Member Maureen Richichi drafted questions intended to form the framework for an internal evaluation. She said they were designed to “codify functionalities and capabilities of the department. “There are foundational practices,” she explained. “We are taking what is traditionally considered the work of public health and asking how did we do in meeting our responsibilities in responding to the pandemic.”

Richichi said tasks like communication and engaging the public are “within our purview. How did we do? What could we have done better? When the next pandemic comes, we will have a sense of how we might tackle some of these same functionalities in a different way.”

Kiessling drafted another set of questions that she said was “a much more global overview. How many businesses did we lose and why? How many people died? Did any practices make that work worse or better?” She said, “These are questions for the people in the front lines making decisions every day,” aimed particularly at the two areas hit the hardest: education and business.

 “Some group in Bedford needs to get this ball rolling. We need some kind of community review on how we responded to the pandemic,” Kiessling maintained. “We’ve just been through three years of trauma and we need to know how people managed it.” The schools and Health Department received instructions from state agencies, Kiessling said, so a local survey “is the only way the state is going to figure out whether it did well.”

Schwartz commented, “I think we need to do our own analysis because then we will have that to contribute to the community analysis.” The follow-up process should include representation from a variety of boards, she said.

Richichi acknowledged, “I see value in a community review. I’m not sure about these questions. How will the answers make us do anything different next time? There was disagreement in so many levels; how do we manage our responses with communication from higher up?” Kiessling suggested that “it could mean a different local structure to process information.”

Heidi Porter, Director of the Health and Human Services Department, called for “input from multiple sources.”

Richichi added that a broader survey requires more time to develop and explain, and “I don’t have time over the next month to give this the time it needs.” But Kiessling, who likened her plan to “a big research project,” countered that even now, “people don’t even want to think about Covid anymore.”

Schwartz asked Brunkhorst and Kiessling to develop questions for a broader evaluation, but Brunkhorst said, “I really think the community response should be made by a group of people representing many facets,” with input from a professional. “I would like to see some kind of task force. We could start it,” she added.

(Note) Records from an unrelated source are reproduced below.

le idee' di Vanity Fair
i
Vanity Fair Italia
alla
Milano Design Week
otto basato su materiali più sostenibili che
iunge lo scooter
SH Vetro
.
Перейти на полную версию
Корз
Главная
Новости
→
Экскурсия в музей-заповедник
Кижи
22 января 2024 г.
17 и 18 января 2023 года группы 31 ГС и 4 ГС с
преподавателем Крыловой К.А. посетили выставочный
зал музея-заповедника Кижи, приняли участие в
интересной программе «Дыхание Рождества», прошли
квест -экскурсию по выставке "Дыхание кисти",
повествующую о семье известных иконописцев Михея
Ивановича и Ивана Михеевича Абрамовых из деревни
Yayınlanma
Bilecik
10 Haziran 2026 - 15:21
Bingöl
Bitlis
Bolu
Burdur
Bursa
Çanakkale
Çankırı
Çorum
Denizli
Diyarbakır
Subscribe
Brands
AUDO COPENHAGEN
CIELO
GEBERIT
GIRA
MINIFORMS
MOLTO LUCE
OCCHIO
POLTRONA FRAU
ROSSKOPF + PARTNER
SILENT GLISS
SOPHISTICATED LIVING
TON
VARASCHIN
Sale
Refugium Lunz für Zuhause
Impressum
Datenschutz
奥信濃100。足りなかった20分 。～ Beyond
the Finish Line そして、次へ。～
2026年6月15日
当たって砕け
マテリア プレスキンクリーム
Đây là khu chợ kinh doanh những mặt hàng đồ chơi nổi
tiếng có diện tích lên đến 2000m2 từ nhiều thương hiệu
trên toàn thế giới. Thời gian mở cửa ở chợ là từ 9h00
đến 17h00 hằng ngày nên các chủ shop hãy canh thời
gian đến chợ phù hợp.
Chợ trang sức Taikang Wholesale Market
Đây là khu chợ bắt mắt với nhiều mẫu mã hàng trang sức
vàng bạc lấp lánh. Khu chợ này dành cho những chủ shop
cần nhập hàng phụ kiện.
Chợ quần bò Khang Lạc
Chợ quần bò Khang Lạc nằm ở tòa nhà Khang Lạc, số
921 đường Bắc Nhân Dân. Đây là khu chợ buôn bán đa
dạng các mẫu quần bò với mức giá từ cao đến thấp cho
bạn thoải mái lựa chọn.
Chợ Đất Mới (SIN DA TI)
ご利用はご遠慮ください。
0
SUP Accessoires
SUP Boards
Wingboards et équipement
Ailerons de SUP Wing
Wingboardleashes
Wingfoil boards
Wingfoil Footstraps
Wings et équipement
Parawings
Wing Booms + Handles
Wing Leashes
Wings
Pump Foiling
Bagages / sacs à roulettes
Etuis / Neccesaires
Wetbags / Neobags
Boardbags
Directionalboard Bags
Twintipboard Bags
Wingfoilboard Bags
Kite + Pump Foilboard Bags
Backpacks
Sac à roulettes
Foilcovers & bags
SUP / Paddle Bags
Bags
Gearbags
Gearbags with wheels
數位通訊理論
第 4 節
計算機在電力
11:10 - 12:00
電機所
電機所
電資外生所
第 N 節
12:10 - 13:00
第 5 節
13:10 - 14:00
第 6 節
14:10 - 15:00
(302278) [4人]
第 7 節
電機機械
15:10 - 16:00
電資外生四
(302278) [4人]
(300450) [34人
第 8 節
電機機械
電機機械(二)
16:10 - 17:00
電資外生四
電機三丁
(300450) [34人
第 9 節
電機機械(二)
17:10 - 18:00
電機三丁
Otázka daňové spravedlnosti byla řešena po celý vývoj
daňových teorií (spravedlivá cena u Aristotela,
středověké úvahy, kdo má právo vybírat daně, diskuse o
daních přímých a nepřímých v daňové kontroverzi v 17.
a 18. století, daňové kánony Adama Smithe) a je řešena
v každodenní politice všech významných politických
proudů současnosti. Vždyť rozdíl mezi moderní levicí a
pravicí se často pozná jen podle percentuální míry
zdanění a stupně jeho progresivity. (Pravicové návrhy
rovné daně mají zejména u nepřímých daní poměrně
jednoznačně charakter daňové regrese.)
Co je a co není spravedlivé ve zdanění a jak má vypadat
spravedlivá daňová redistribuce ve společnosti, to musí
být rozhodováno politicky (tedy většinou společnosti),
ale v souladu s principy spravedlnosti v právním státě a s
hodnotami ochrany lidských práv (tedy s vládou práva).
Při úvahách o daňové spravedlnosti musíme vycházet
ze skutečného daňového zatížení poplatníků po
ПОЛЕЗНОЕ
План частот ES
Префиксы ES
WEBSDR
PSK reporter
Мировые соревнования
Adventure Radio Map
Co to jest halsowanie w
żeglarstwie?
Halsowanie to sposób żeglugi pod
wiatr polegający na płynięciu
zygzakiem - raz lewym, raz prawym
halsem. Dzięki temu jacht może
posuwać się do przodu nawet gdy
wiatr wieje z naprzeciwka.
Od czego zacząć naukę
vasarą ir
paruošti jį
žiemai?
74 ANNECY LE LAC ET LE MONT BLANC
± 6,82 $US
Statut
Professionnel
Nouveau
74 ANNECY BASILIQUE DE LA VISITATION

Porter suggested the Bedford Community Partnership, an interagency body with business representation, could be a resource. “It doesn’t have to be rushed. It has to get started,” said member Anita Raj.

Schwartz said she hopes to learn how other communities are evaluating when attending an upcoming meeting of the Massachusetts Association of Health boards. Then perhaps the issue can be brought to the Community Partnership agenda. But Kiessling predicted, “If it doesn’t happen by the end of school it won’t happen.”

Julie Genove, community nurse, reported to the board Monday that there were 35 cases of COVID-19 in Bedford in March, not counting self-diagnosed cases that were not reported. All metrics concerning the virus continue to decline, she said.